Third, it teaches us that all Christian churches and denominations have value. If the Holy Spirit manifests Himself through individuals in different ways, is it such a leap to think He doesn’t do the same between churches and traditions? We don’t all have to be Presbyterians or Baptists, Pentecostals, Episcopalians, or Catholics--the Holy Spirit shines through all. We can preserve our uniqueness without compromising our faith. The unique traditions and personalities of the faith are valuable to the whole. If we are the Body of Christ, then the denominations of Christians are like organs in that body. We are not all eyes, ears, hearts, or lungs, but together we serve God. The differences that tear us apart can be manifestations of His greater glory. Our disagreements are not manifestations of disobedience, but of the Spirit shining through unique personalities. We need to give each other space to be ourselves, and to manifest God’s creative Spirit in our own ways.
How do we keep our differences from tearing it apart? 
First, recognize that our unity does not come from agreement but from our love of Jesus. Unity isn’t a feeling but a commitment to love each other because Christ loved us. If we love God, then we must also love God’s children, even when we disagree.
Second, commit to staying together. I don’t care whether you like each other, but nevertheless children, love each other. Love is measured by actions: The first is our willingness to be together. Do couples divorce if they love each other? What kind of marriage would you have if you never spoke with each other, never saw each other, and had no interest in what the other was doing? Is that love? Then what kind of love does a church have if the sum total of our interaction is shaking hands on Sunday morning?  Love must go deeper than superficial nicety.
Third, be humble with each other. The Bible is very specific on this. Romans 15:2, “Let each of us please his neighbor for his good, to build him up.” Philippians 2:4Let each of you look not only to his own interests, but also to the interests of others.” Galatians 5:26 Let us not become conceited, provoking one another, envying one another.” Let each regard the other person as more important than his or her self. If all your conversations are about what you are thinking or doing, then you are not regarding other people very highly. In every conversation, respect each other.
Fourth, be honest with each other. Masks and defenses between each other are for unbelievers, not believers. If we can’t be honest in the church, then where can we be honest? Here is the place where people love you for just loving Jesus. Someone once said that secrets are to communication what plaque is to arteries. Defensiveness clogs up communication in the church, and makes it impossible for the Holy Spirit to move between us, blessing us and growing us into what God intends for us to be.

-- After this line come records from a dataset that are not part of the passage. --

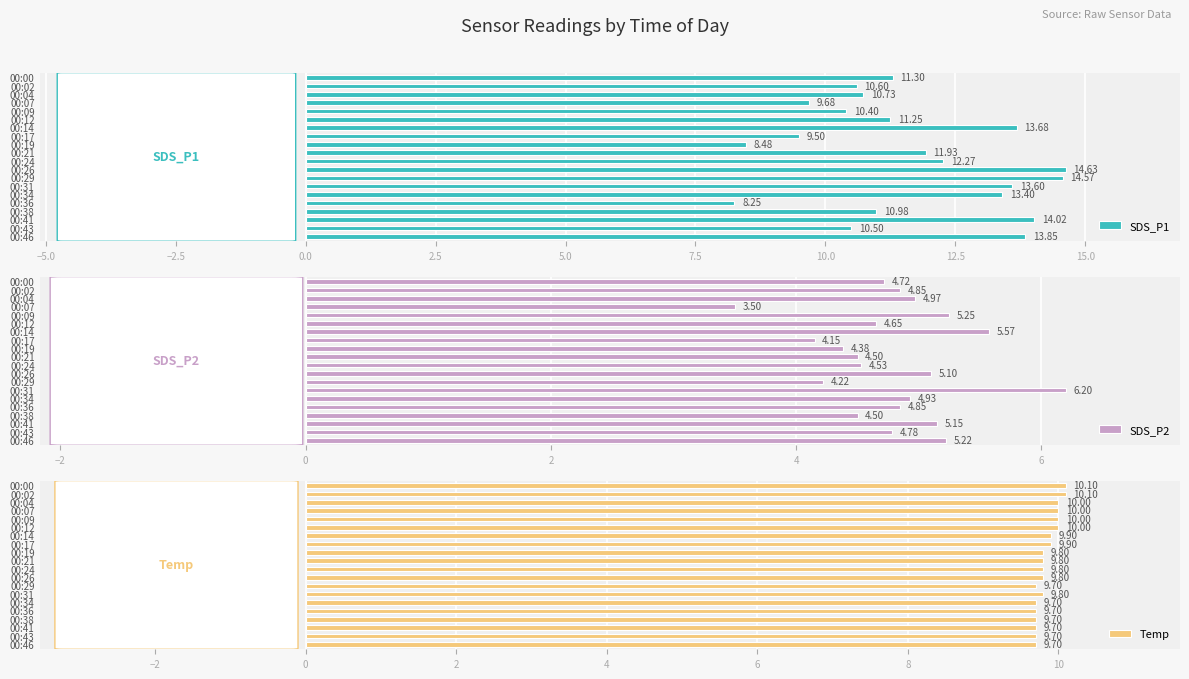

How many values in the SDS_P1 series are below 11?

9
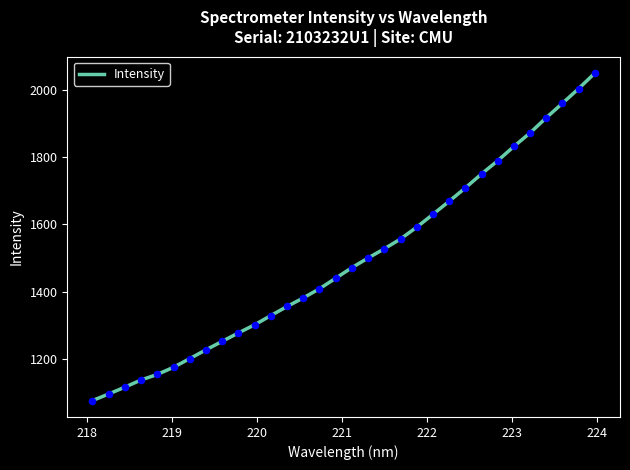

What is the difference between the maximum and minimum values?

975.6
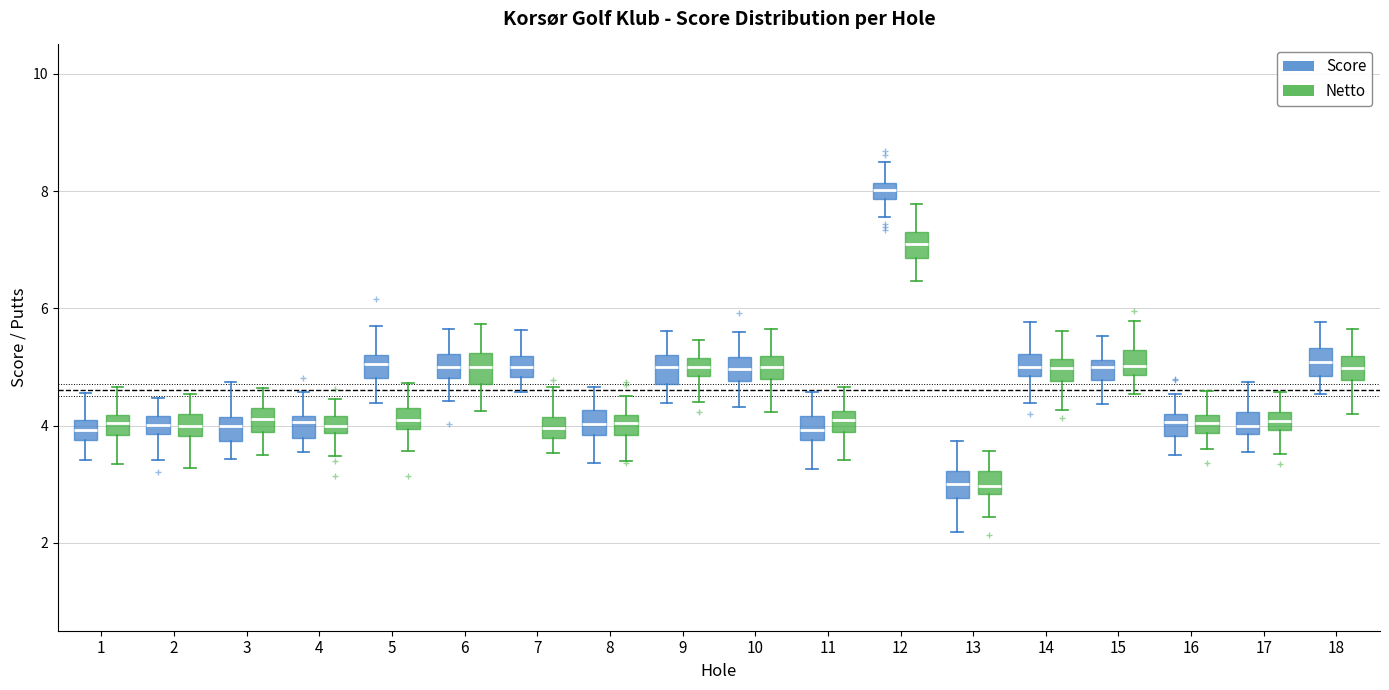

Where does the upper whisker of the box for 8 (Score) end on the y-axis? The values are not printed on the chart, so give them approximately, as read against the axis.

4.6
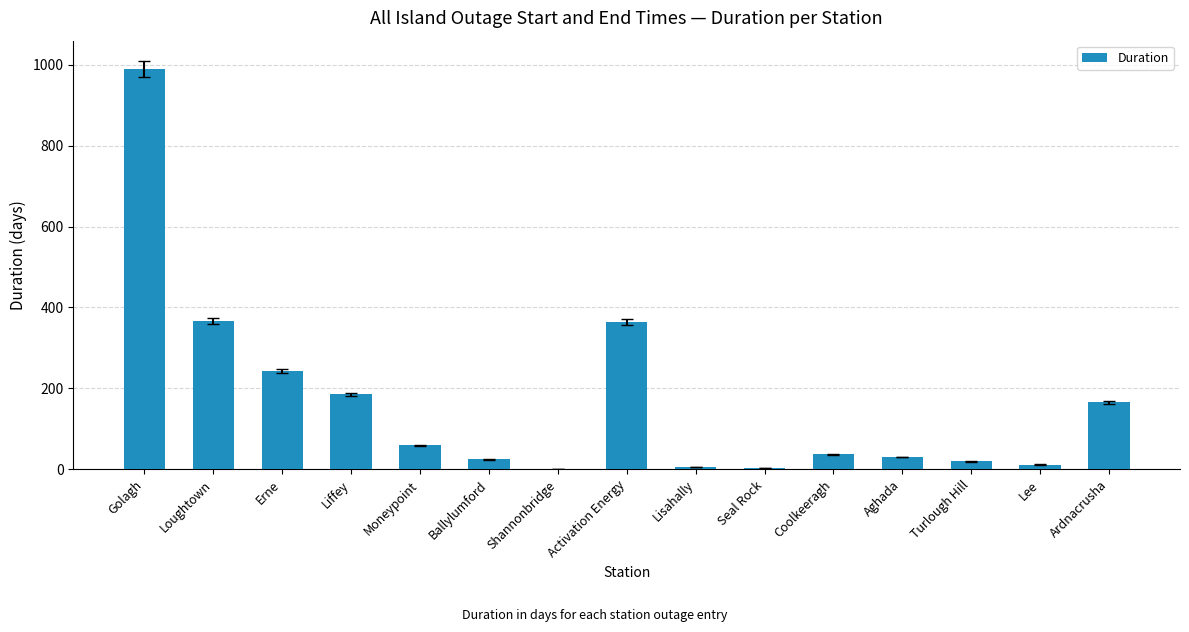

The value at Aghada is 30.0. True or false?

True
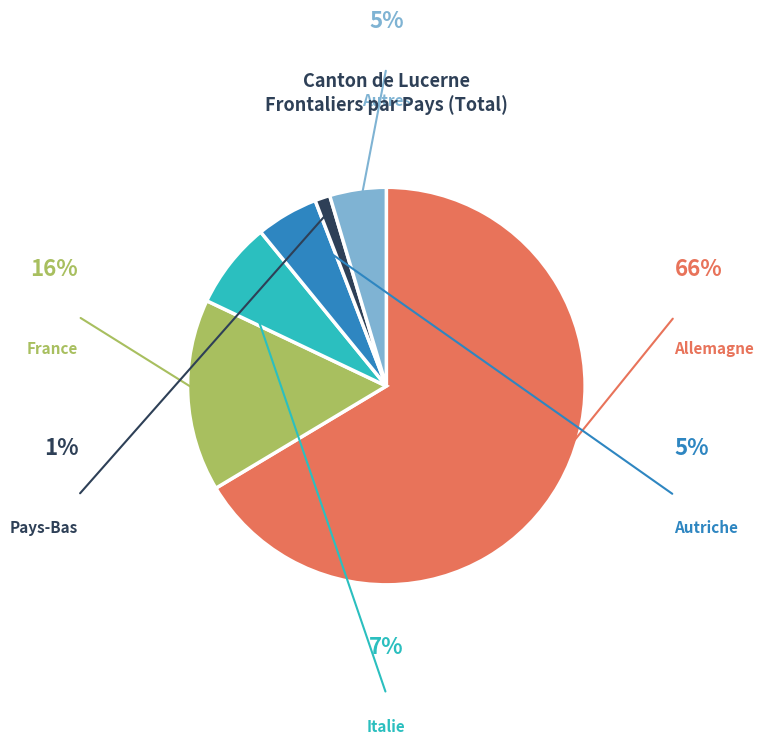

Is there a majority slice in this chart?

Yes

We need to pray for a new openness and unity in the Spirit. When there is no unity, the church falls into dust like a paper statue. But when the Holy Spirit is communally in the church, then the church is a living organism together, with each part interacting with the others growing as God intends them to be.  With each part filled with the Spirit, interacting in the Spirit. We become a critical mass of unbelievable power. That power transformed the ancient world--it can still do the same today.